Il y a deux semaines, différents médias francophones et néerlandophones révélaient l’ampleur des mesures d’économie que le programme du gouvernement prévoit pour le monde culturel. A la stupéfaction des acteurs de terrain, dont le Directeur du Théatre de la Monnaie, Peter de Caluwe, qui a parlé d’un risque de « black out culturel ». Sont concernés les institutions biculturelles fédérales à Bruxelles (la Monnaie, Bozar et l’Orchestre national de Belgique), mais également les établissements scientifiques fédéraux, dont les grands musées. Depuis deux jours, le débat est relancé, suite aux déclarations du ministre fédéral Didier Reynders.
C’est en tant que ministre de tutelle des trois institutions fédérales culturelles à Bruxelles que Didier Reynders (MR) a évoqué, ce mercredi 4 novembre, son intention de réduire les économies imposées au Théâtre de la Monnaie, au Palais des Beaux-Arts de Bruxelles et à l’Orchestre national de Belgique. Il a invoqué, à ce sujet, une sorte « d’exception culturelle » permettant à ces institutions prestigieuses d’échapper à la moitié de l’effort budgétaire demandé, soit 2,7 millions d’euros au lieu des 5,1 millions prévus initialement par le gouvernement fédéral. Rappelons que, pour l’ensemble du monde culturel fédéral, c’est 15 à 30 % de réduction de subsides qui, à terme, seraient prévus.
Suite à cette sortie du ministre Reynders, la secrétaire d’Etat Elke Sleurs (N-VA), chargée de la politique scientifique fédérale et, à ce titre, responsable aussi de la politique culturelle fédérale dans son ensemble, a également réagi. Selon elle, « Didier Reynders ne parle que pour lui-même sans avoir eu l’aval du conseil des ministres ». Toujours selon elle, les propositions de Didier Reynders, s’écartent de ce qui a été prévu dans l’accord de gouvernement fédéral…, mais pourra, le cas échéant, faire l’objet d’une discussion lors d’une réunion ministérielle ce vendredi 7 novembre.

● EXTRAITS DE DONNÉES
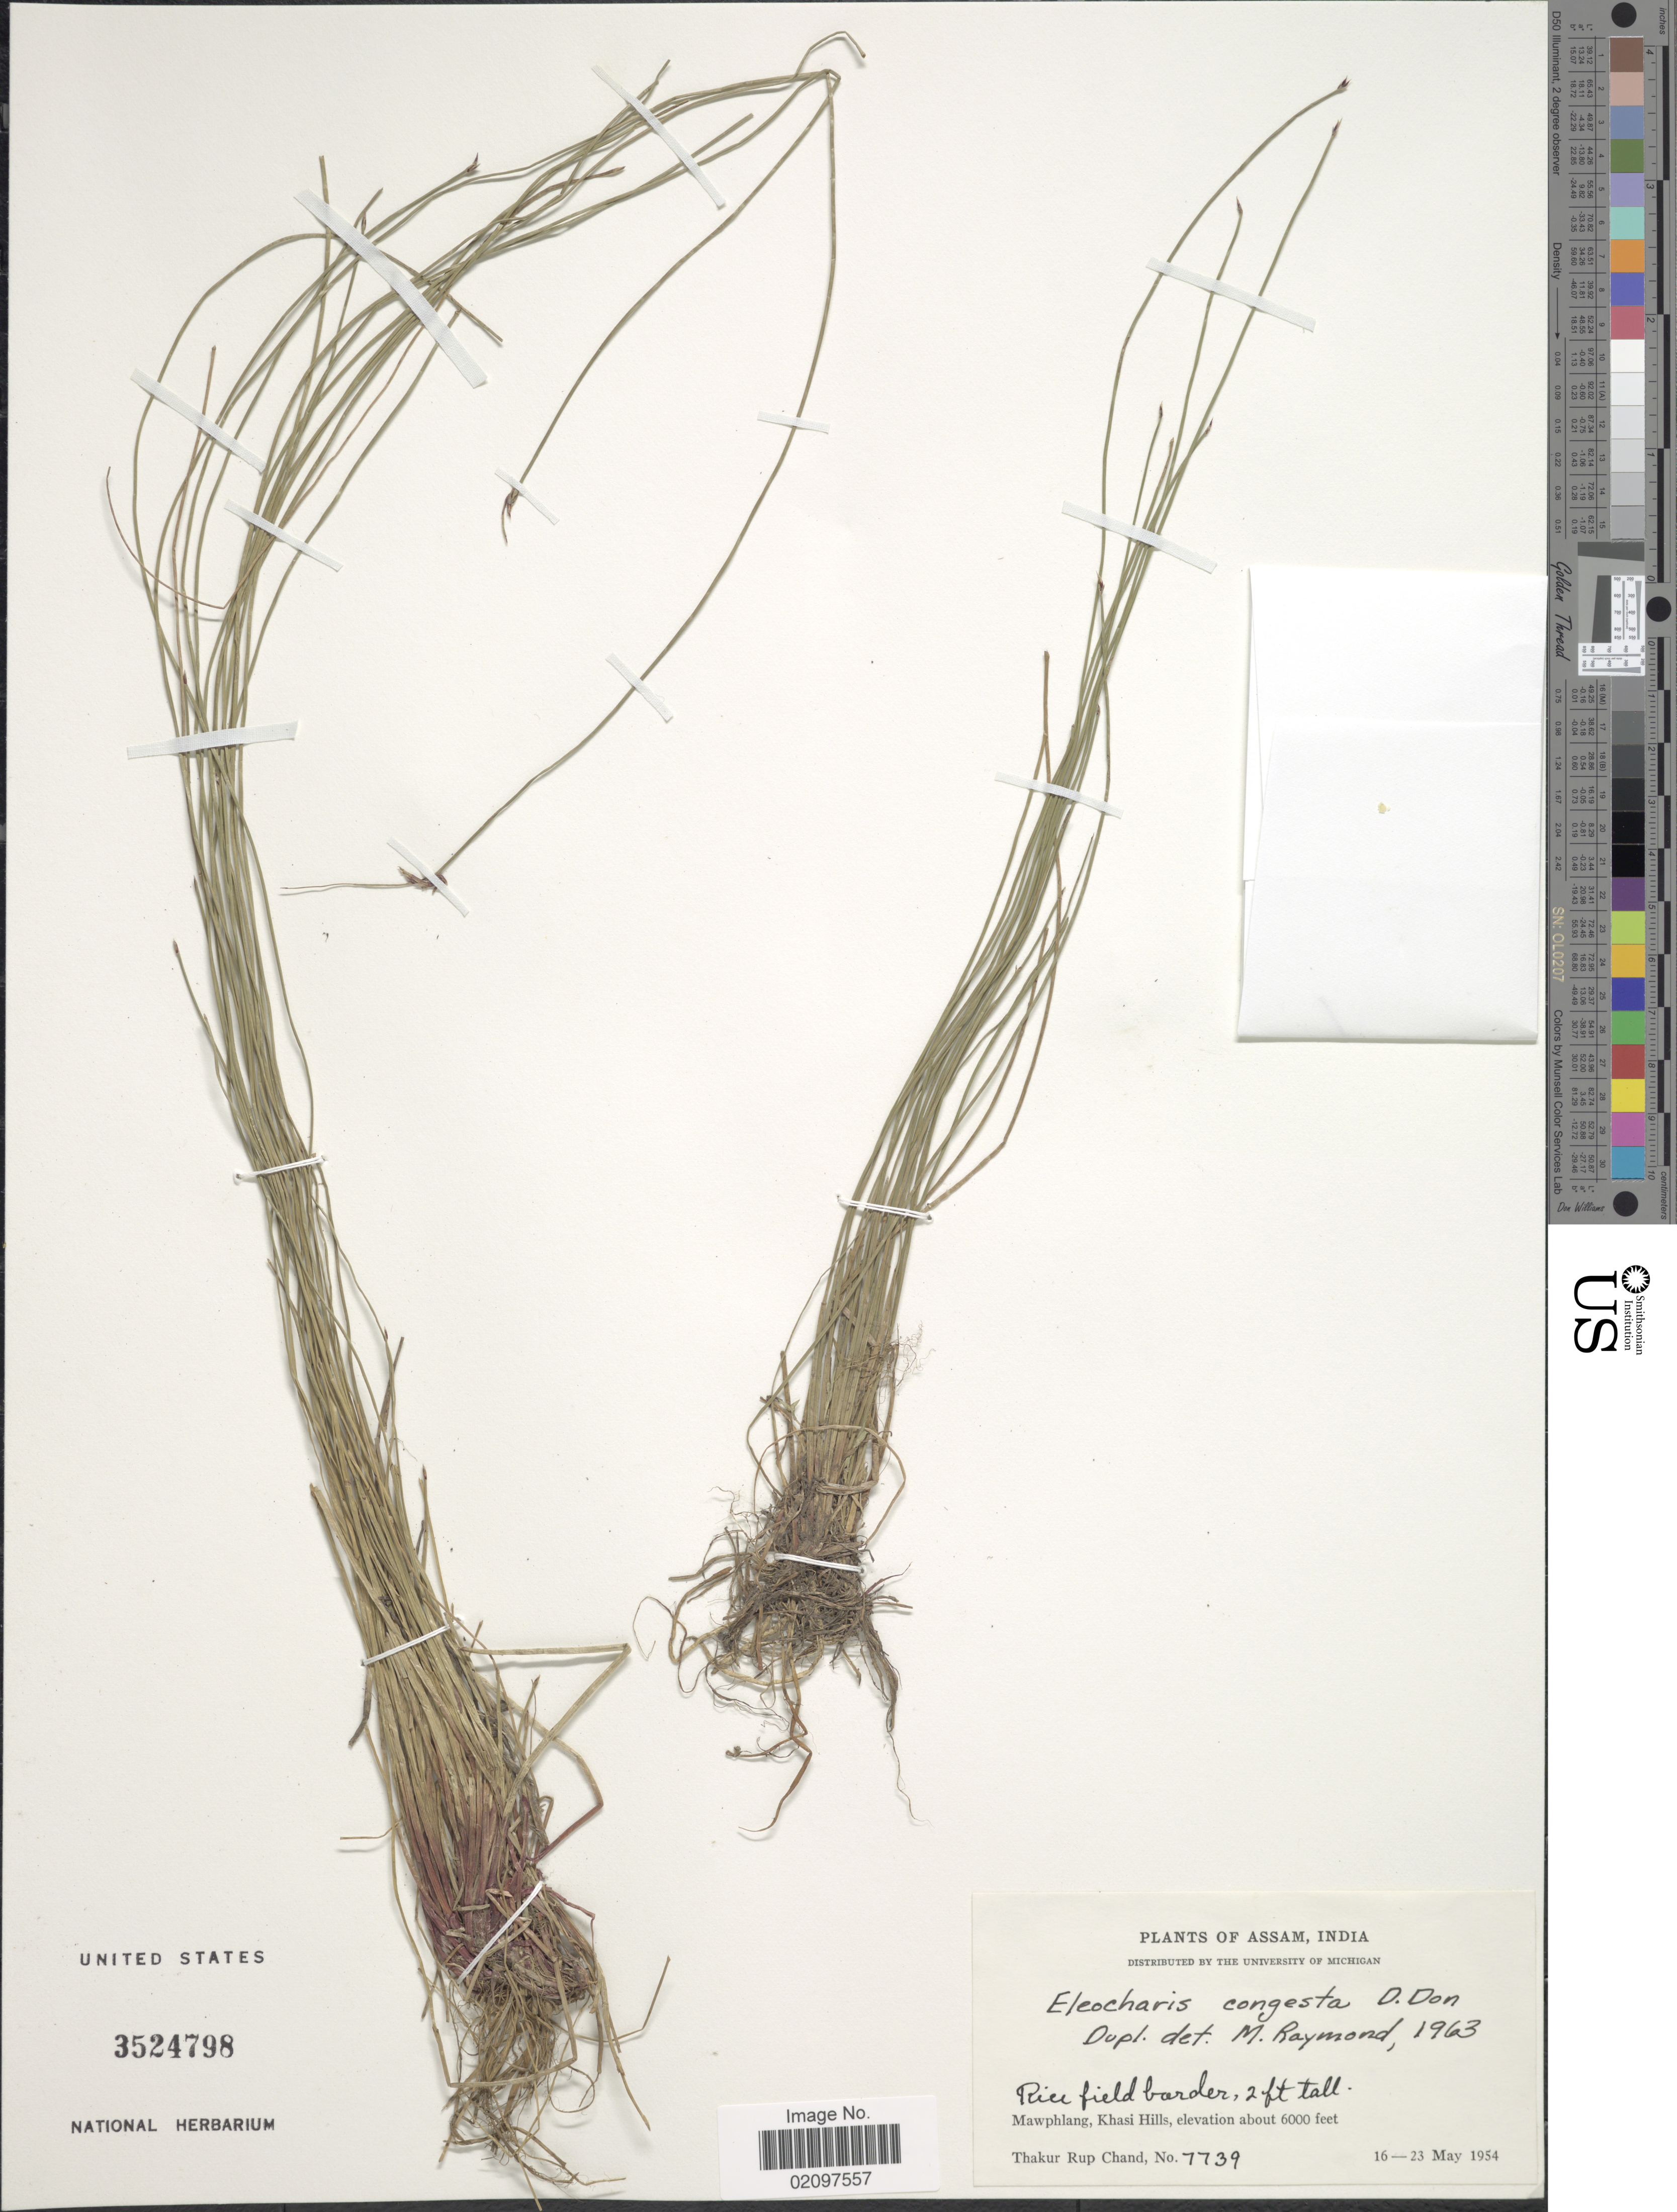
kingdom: Plantae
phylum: Tracheophyta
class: Liliopsida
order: Poales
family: Cyperaceae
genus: Eleocharis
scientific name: Eleocharis congesta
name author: D. Don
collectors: T. R. Chand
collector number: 7739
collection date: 1954-05-16/1954-05-23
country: India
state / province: Meghalaya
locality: Rice field border, Mawphlang, Khasi Hills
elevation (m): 1829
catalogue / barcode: US 3524798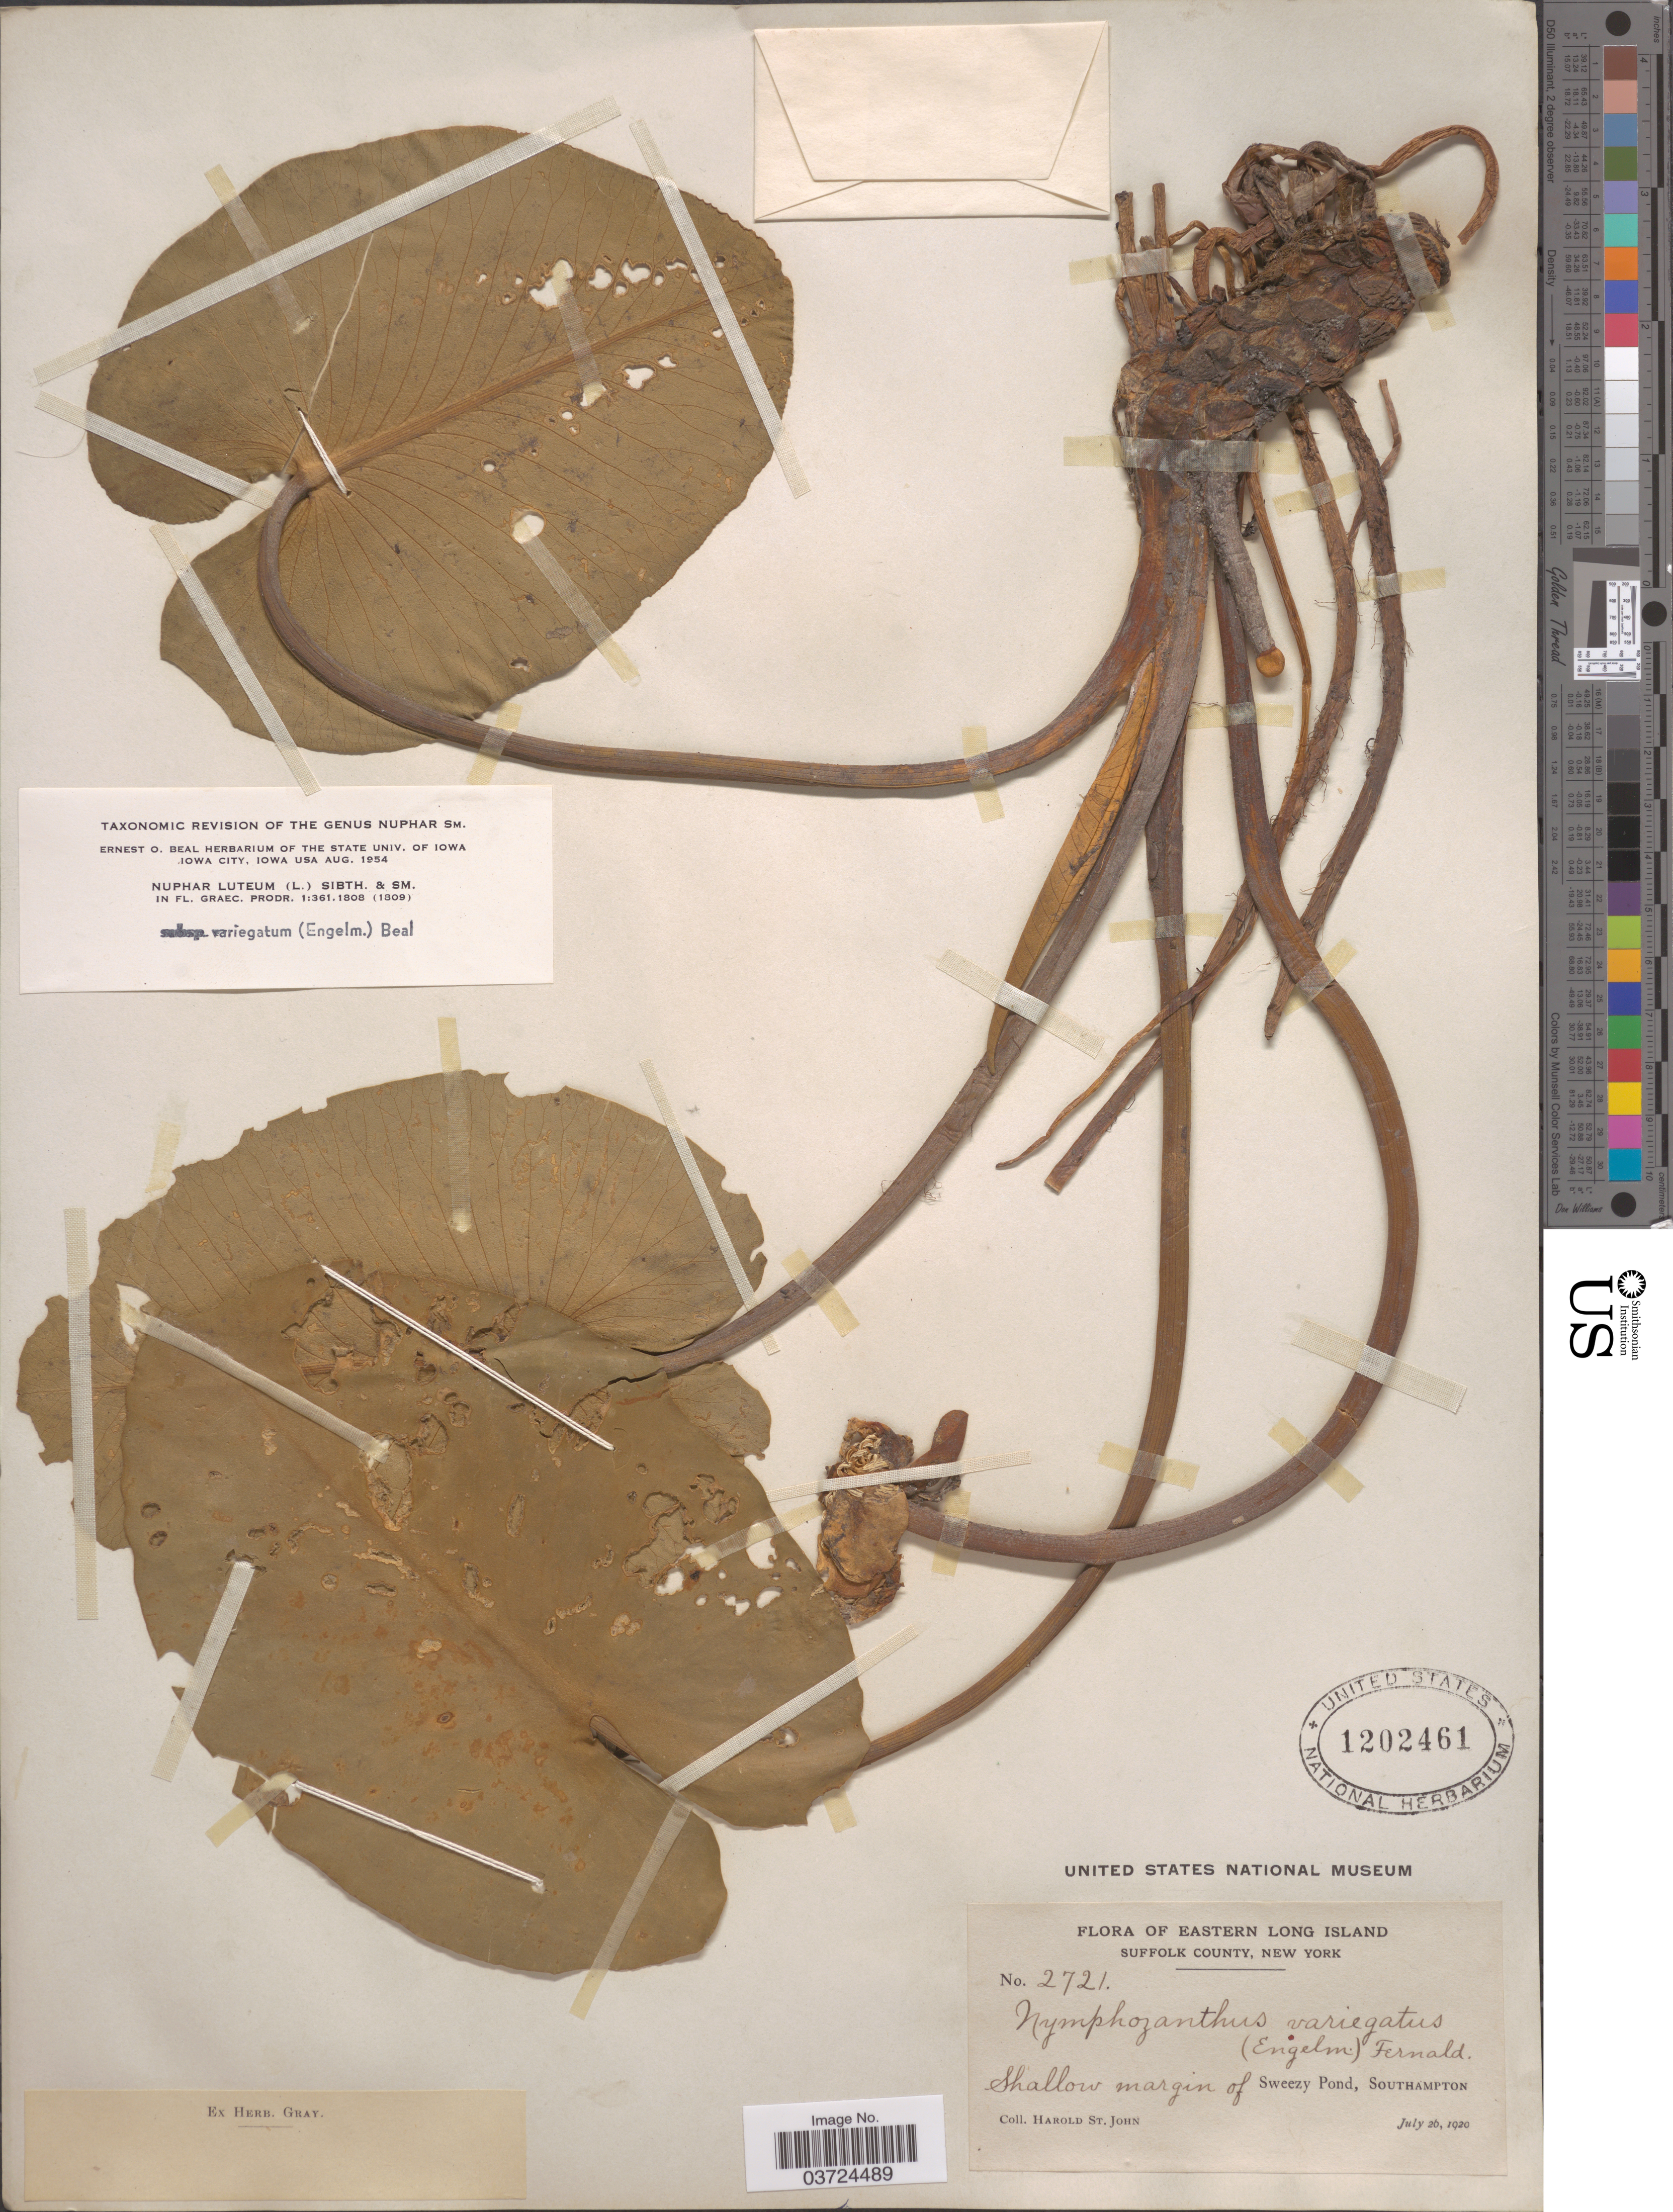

● TÂCHE DEMANDÉE
Pouvez-vous donner la suite de l'article sur les économies imposées à la culture fédérale, en partant de sa dernière phrase ? Les enregistrements n'interviennent en rien dans ce travail.

● RÉSULTAT ATTENDU
La culture, l’un des fondements d’une société équilibrée
Affaire à suivre, donc. Mais, quoiqu’il en soit des décisions futures, et au-delà des questions budgétaires, politiques, voire communautaires qu’impliquent ces décisions, nous nous trouvons également face à un enjeu de civilisation, de nature proprement spirituelle. Si tout le monde s’accorde à dire, y compris les différents acteurs politiques, qu’une éducation de qualité est un défi majeur pour l’avenir de notre société, il en va de même pour tout ce qui relève de la culture. Que ce soit l’initiation à la littérature, aux arts plastiques, à la musique, ou à d’autres formes artistiques encore, il s’agit d’éveiller les enfants, et plus encore les adolescents, non seulement à des valeurs esthétiques mais, à travers elles, à la question existentielle du sens. Et donc aussi à la spiritualité qui, compris au sens le plus fondamental, constitue le « coeur » de la vie de toute personne, quelles que soient ses convictions philosophiques ou religieuses.
Escamoter la culture, c’est risquer de tomber dans une forme de barbarie existentielle, où l’homme est réduit à un être de consommation, voire à un objet de consommation. Et l’on sait que le rejet d’un tel modèle de civilisation, notamment par les jeunes, peut conduire, en réaction, à d’autres formes de barbarie bien plus dangereuses encore, comme on le voit aujourd’hui en Syrie ou en Irak…
Christophe Herinckx (avec La Libre Belgique)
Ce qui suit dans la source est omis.